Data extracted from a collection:
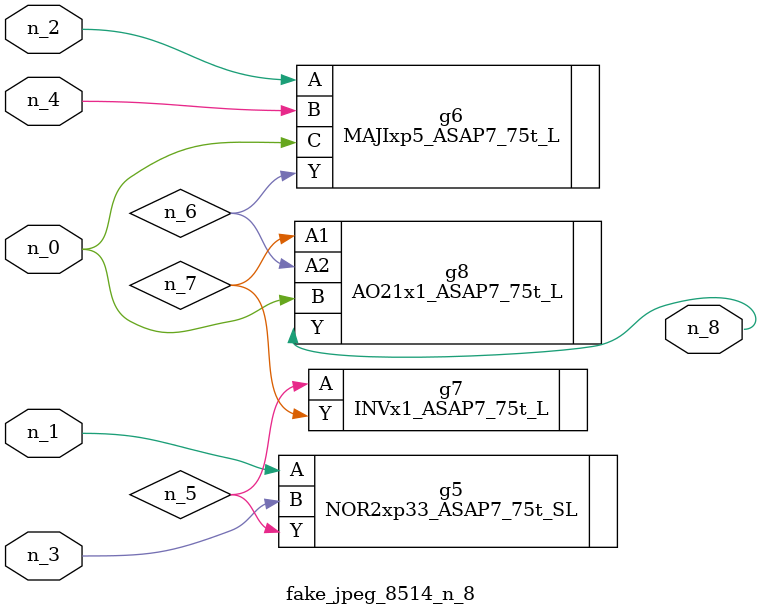
<source format=v>
module fake_jpeg_8514_n_8 (n_3, n_2, n_1, n_0, n_4, n_8);

input n_3;
input n_2;
input n_1;
input n_0;
input n_4;

output n_8;

wire n_6;
wire n_5;
wire n_7;

NOR2xp33_ASAP7_75t_SL g5 ( 
.A(n_1),
.B(n_3),
.Y(n_5)
);

MAJIxp5_ASAP7_75t_L g6 ( 
.A(n_2),
.B(n_4),
.C(n_0),
.Y(n_6)
);

INVx1_ASAP7_75t_L g7 ( 
.A(n_5),
.Y(n_7)
);

AO21x1_ASAP7_75t_L g8 ( 
.A1(n_7),
.A2(n_6),
.B(n_0),
.Y(n_8)
);


endmodule
</source>
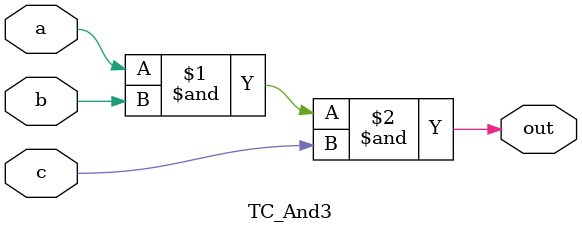
<source format=v>
module TC_And3(a, b, c, out);
    input a;
    input b;
    input c;
    output out;
    
    assign out = a & b & c;
endmodule


</source>
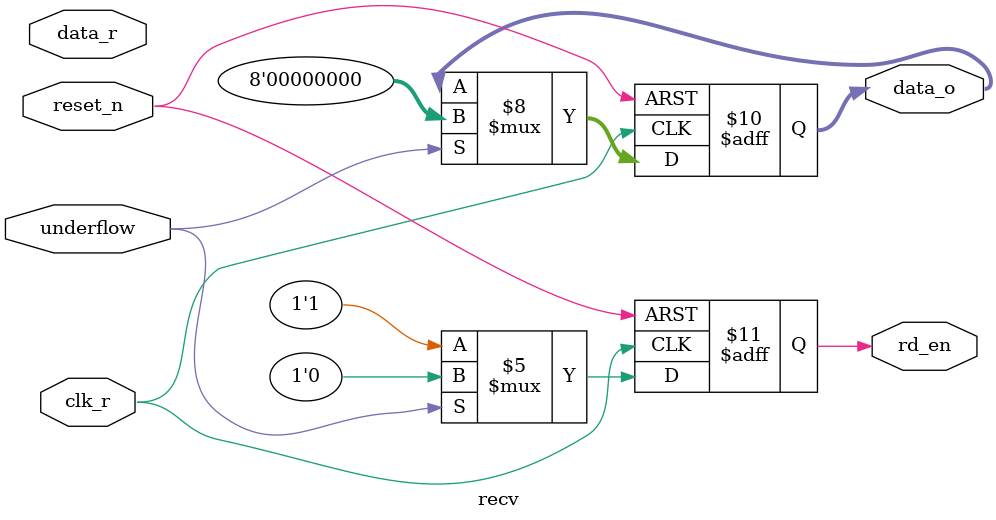
<source format=v>
module recv(
    input                   clk_r,
    input                   reset_n,
    input                   underflow,           

    input          [7:0]    data_r,
    output  reg    [7:0]    data_o,
    output  reg             rd_en
);

always@(posedge clk_r or negedge reset_n)begin
    if(!reset_n)begin
        data_o  <= 8'd0;
        rd_en   <= 1'd1;
    end
    else begin
        if(underflow != 1 )begin
        //  data_o  <=  data_r;
            rd_en   <=  1'd1;
        end
        else begin
            data_o  <=  8'd0;
            rd_en   <=  1'd0;  
        end
    end
end

endmodule
</source>
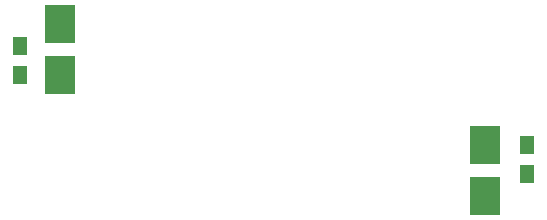
<source format=gtp>
G04 #@! TF.FileFunction,Paste,Top*
%FSLAX46Y46*%
G04 Gerber Fmt 4.6, Leading zero omitted, Abs format (unit mm)*
G04 Created by KiCad (PCBNEW 4.0.7-e2-6376~58~ubuntu16.04.1) date Mon Jan  8 16:23:01 2018*
%MOMM*%
%LPD*%
G01*
G04 APERTURE LIST*
%ADD10C,0.100000*%
%ADD11R,1.250000X1.500000*%
%ADD12R,2.500000X3.200000*%
G04 APERTURE END LIST*
D10*
D11*
X130350000Y-102900000D03*
X130350000Y-100400000D03*
X173250000Y-108800000D03*
X173250000Y-111300000D03*
D12*
X133700000Y-102850000D03*
X133700000Y-98550000D03*
X169661007Y-108816425D03*
X169661007Y-113116425D03*
M02*

</source>
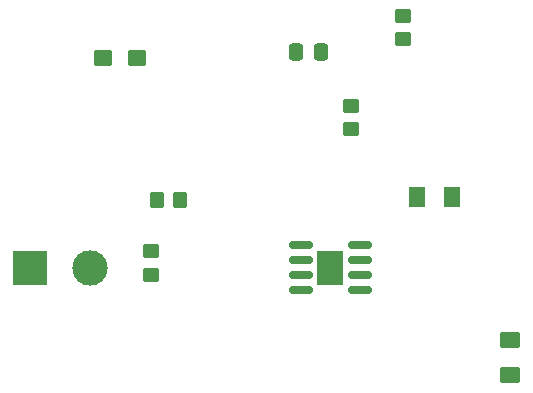
<source format=gbr>
%TF.GenerationSoftware,KiCad,Pcbnew,(6.0.10-0)*%
%TF.CreationDate,2023-02-17T12:04:28-08:00*%
%TF.ProjectId,lab6,6c616236-2e6b-4696-9361-645f70636258,rev?*%
%TF.SameCoordinates,Original*%
%TF.FileFunction,Soldermask,Top*%
%TF.FilePolarity,Negative*%
%FSLAX46Y46*%
G04 Gerber Fmt 4.6, Leading zero omitted, Abs format (unit mm)*
G04 Created by KiCad (PCBNEW (6.0.10-0)) date 2023-02-17 12:04:28*
%MOMM*%
%LPD*%
G01*
G04 APERTURE LIST*
G04 Aperture macros list*
%AMRoundRect*
0 Rectangle with rounded corners*
0 $1 Rounding radius*
0 $2 $3 $4 $5 $6 $7 $8 $9 X,Y pos of 4 corners*
0 Add a 4 corners polygon primitive as box body*
4,1,4,$2,$3,$4,$5,$6,$7,$8,$9,$2,$3,0*
0 Add four circle primitives for the rounded corners*
1,1,$1+$1,$2,$3*
1,1,$1+$1,$4,$5*
1,1,$1+$1,$6,$7*
1,1,$1+$1,$8,$9*
0 Add four rect primitives between the rounded corners*
20,1,$1+$1,$2,$3,$4,$5,0*
20,1,$1+$1,$4,$5,$6,$7,0*
20,1,$1+$1,$6,$7,$8,$9,0*
20,1,$1+$1,$8,$9,$2,$3,0*%
G04 Aperture macros list end*
%ADD10RoundRect,0.150000X0.825000X0.150000X-0.825000X0.150000X-0.825000X-0.150000X0.825000X-0.150000X0*%
%ADD11R,2.290000X3.000000*%
%ADD12RoundRect,0.250000X-0.350000X-0.450000X0.350000X-0.450000X0.350000X0.450000X-0.350000X0.450000X0*%
%ADD13RoundRect,0.250001X0.462499X0.624999X-0.462499X0.624999X-0.462499X-0.624999X0.462499X-0.624999X0*%
%ADD14R,3.000000X3.000000*%
%ADD15C,3.000000*%
%ADD16RoundRect,0.250000X0.537500X0.425000X-0.537500X0.425000X-0.537500X-0.425000X0.537500X-0.425000X0*%
%ADD17RoundRect,0.250000X-0.337500X-0.475000X0.337500X-0.475000X0.337500X0.475000X-0.337500X0.475000X0*%
%ADD18RoundRect,0.250000X0.450000X-0.350000X0.450000X0.350000X-0.450000X0.350000X-0.450000X-0.350000X0*%
%ADD19RoundRect,0.250000X-0.450000X0.350000X-0.450000X-0.350000X0.450000X-0.350000X0.450000X0.350000X0*%
%ADD20RoundRect,0.250001X0.624999X-0.462499X0.624999X0.462499X-0.624999X0.462499X-0.624999X-0.462499X0*%
G04 APERTURE END LIST*
D10*
%TO.C,U1*%
X170115000Y-80645000D03*
X170115000Y-79375000D03*
X170115000Y-78105000D03*
X170115000Y-76835000D03*
X165165000Y-76835000D03*
X165165000Y-78105000D03*
X165165000Y-79375000D03*
X165165000Y-80645000D03*
D11*
X167640000Y-78740000D03*
%TD*%
D12*
%TO.C,R2*%
X152940000Y-72995000D03*
X154940000Y-72995000D03*
%TD*%
D13*
%TO.C,D1*%
X177915000Y-72740000D03*
X174940000Y-72740000D03*
%TD*%
D14*
%TO.C,J1*%
X142240000Y-78740000D03*
D15*
X147320000Y-78740000D03*
%TD*%
D16*
%TO.C,C1*%
X151297500Y-60960000D03*
X148422500Y-60960000D03*
%TD*%
D17*
%TO.C,C2*%
X164725004Y-60515000D03*
X166800004Y-60515000D03*
%TD*%
D18*
%TO.C,R1*%
X152412936Y-79370872D03*
X152412936Y-77370872D03*
%TD*%
D19*
%TO.C,R3*%
X169375000Y-65040000D03*
X169375000Y-67040000D03*
%TD*%
D20*
%TO.C,D2*%
X182880000Y-87847500D03*
X182880000Y-84872500D03*
%TD*%
D19*
%TO.C,R4*%
X173780000Y-57420000D03*
X173780000Y-59420000D03*
%TD*%
M02*

</source>
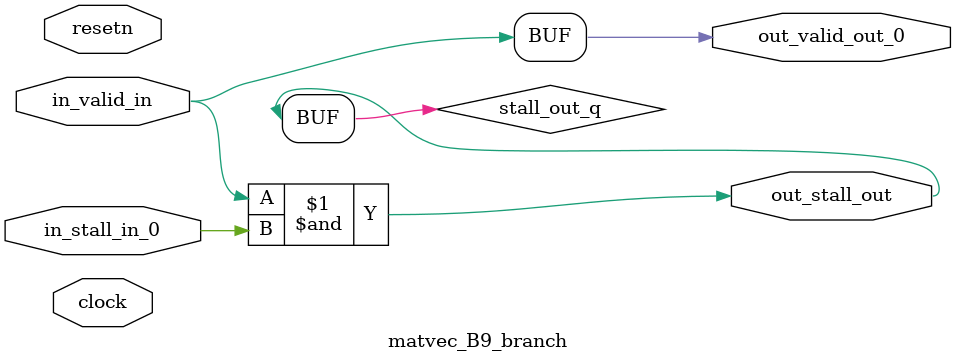
<source format=sv>



(* altera_attribute = "-name AUTO_SHIFT_REGISTER_RECOGNITION OFF; -name MESSAGE_DISABLE 10036; -name MESSAGE_DISABLE 10037; -name MESSAGE_DISABLE 14130; -name MESSAGE_DISABLE 14320; -name MESSAGE_DISABLE 15400; -name MESSAGE_DISABLE 14130; -name MESSAGE_DISABLE 10036; -name MESSAGE_DISABLE 12020; -name MESSAGE_DISABLE 12030; -name MESSAGE_DISABLE 12010; -name MESSAGE_DISABLE 12110; -name MESSAGE_DISABLE 14320; -name MESSAGE_DISABLE 13410; -name MESSAGE_DISABLE 113007; -name MESSAGE_DISABLE 10958" *)
module matvec_B9_branch (
    input wire [0:0] in_stall_in_0,
    input wire [0:0] in_valid_in,
    output wire [0:0] out_stall_out,
    output wire [0:0] out_valid_out_0,
    input wire clock,
    input wire resetn
    );

    wire [0:0] stall_out_q;


    // stall_out(LOGICAL,6)
    assign stall_out_q = in_valid_in & in_stall_in_0;

    // out_stall_out(GPOUT,4)
    assign out_stall_out = stall_out_q;

    // out_valid_out_0(GPOUT,5)
    assign out_valid_out_0 = in_valid_in;

endmodule

</source>
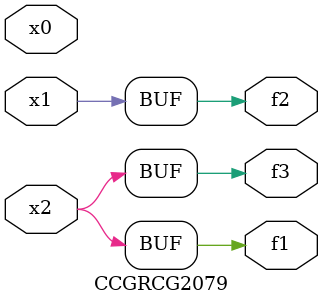
<source format=v>
module CCGRCG2079(
	input x0, x1, x2,
	output f1, f2, f3
);
	assign f1 = x2;
	assign f2 = x1;
	assign f3 = x2;
endmodule

</source>
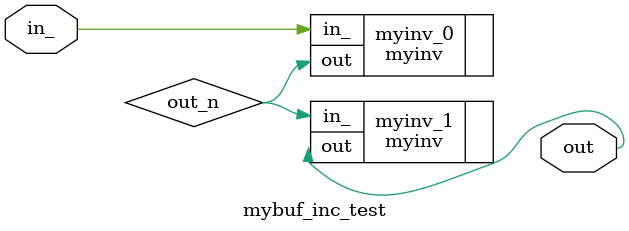
<source format=v>
`include "myinv.v"

module mybuf_inc_test(
    input in_,
    output out
);

    wire out_n;

    myinv myinv_0 (.in_(in_), .out(out_n));
    myinv myinv_1 (.in_(out_n), .out(out));

endmodule

</source>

WHAT NEEDS TO BE DONE: Show all lines from the entries that hold "assign".

SOLUTION FOR THIS TASK:
    assign out = a & b & c;
    assign stall_out_q = in_valid_in & in_stall_in_0;
    assign out_stall_out = stall_out_q;
    assign out_valid_out_0 = in_valid_in;
	assign f1 = x2;
	assign f2 = x1;
	assign f3 = x2;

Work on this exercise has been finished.